======== EXCERPT ========
Discussion in 'Primary' started by helendavealex, Apr 15, 2019.

  1. helendavealex

    helendavealex New commenter

    I am a Secondary and Post 16 teacher keen to move to Primary. I have been working on Supply for over a year now following 14 years in Secondary and think a switch is great for me as I have been doing SATS 1 to 1 Level 2 maths tuition and love it. Can anyone recommend which organisations are best to speak to for advice and possible routes into Primary? I have QTS and my NQT year and have passed all the skills tests. I know it wont be easy but am keen and would love the chance to try.
  2. caterpillartobutterfly

    caterpillartobutterfly Star commenter

    It shouldn't be all that hard to switch, you are already qualified.
    You are already doing supply, so just your agency know you'd like to do supply in primary schools as much as possible. If you have built up a good reputation, they'll be happy to send you to primaries.

    Your main issue will be that you are expensive (after 14 years) but not experienced.
    An NQT, fresh out of primary training, will be ten to fifteen grand cheaper than you and slightly more experienced.
    However, if you can sell yourself and have been teaching maths or English in secondary, then you'll be fine.

    I moved ages ago and wouldn't go back for all the world.

    Another option would be to apply to prep schools. Then you could continue to teach your subject, but for KS2 as well as year 7 and 8, maybe even KS1 as well. Once there, you can often move further down the age range if that's what you want to do.
    Lara mfl 05 likes this.
  3. thejudgesscoresarein

    thejudgesscoresarein Occasional commenter

    Agree with caterpillar on most points.
======== MATERIAL SUPPLIED ========
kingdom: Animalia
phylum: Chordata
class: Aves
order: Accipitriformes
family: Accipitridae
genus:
========
• _WRITTEN TASK 1_
Answer these questions about the forum thread:
(a) How many years did helendavealex spend in Secondary before working on supply?
(b) By how much cheaper does caterpillartobutterfly say an NQT fresh out of primary training will be?
(c) Which user liked caterpillartobutterfly's post?
• _WRITTEN TASK 2_
Give the username of every user who posted a comment in the forum thread.
• _WRITTEN TASK 3_
Pick up the forum thread about moving from secondary to primary teaching after its last line and continue it.
None of this material is needed.

• _ANSWER 1_
(a) 14 years
(b) Ten to fifteen grand
(c) Lara mfl 05

• _ANSWER 2_
helendavealex, caterpillartobutterfly, thejudgesscoresarein

• _ANSWER 3_
    The thing you have got to think about though is that moving from Secondary to Primary, you will probably have to take a salary cut- can you afford to do this? I’ve employed a number of teachers over the years who were secondary school teachers and ended up returning to secondary after a couple of years because of the pay cut.
  4. caterpillartobutterfly

    caterpillartobutterfly Star commenter

    Why do they take a pay cut?
    There is no difference in pay between the two in general.
    Certainly when we had national pay scales, the pay was identical.
    These days, a school will offer what it wants to pay and applicants accept or not.
    But people moving shouldn't get a higher or lower salary.
  5. Lara mfl 05

    Lara mfl 05 Star commenter

    No you're right, essentially there isn't, but opportunities for promoted posts and therefore higher salary is much easier in Sec. than Primary.

    OP, in relation to your original query yes you are already 'technically' qualified to teach any age range just bu having QTS. However it's convincing Heads that you are capable of teaching the full range of curriculum subjects which is the far bigger problem. getting some experience of that to ''prove' your ability would therefore be key.

    And I agree Prep schools would be a good place to start.
  6. caterpillartobutterfly

    caterpillartobutterfly Star commenter

    That is certainly true, but as the OP is currently doing supply, I'm guessing they aren't earning the equivalent of UPS3+TLRs.
  7. helendavealex

    helendavealex New commenter

    Thanks to you all for your responses. I have spoken to the agency I use and advised them of my interest in Primary and they seemed ok with this as there is quite a demand for Y5/6 cover.I may be in luck getting a placement for weeks rather than days.
  8. goofygoober

    goofygoober New commenter

    I moved from secondary to primary many years ago, and the differences were far greater than I realised. I'd visited primary schools and volunteered a bit, and after applying for primary school jobs with no success, decided to work as a TA for a while.

    I spent two years as a TA, and was lucky to work with excellent Y5 and Y6 teachers. After that, I'd developed a much better understanding and feel for primary education.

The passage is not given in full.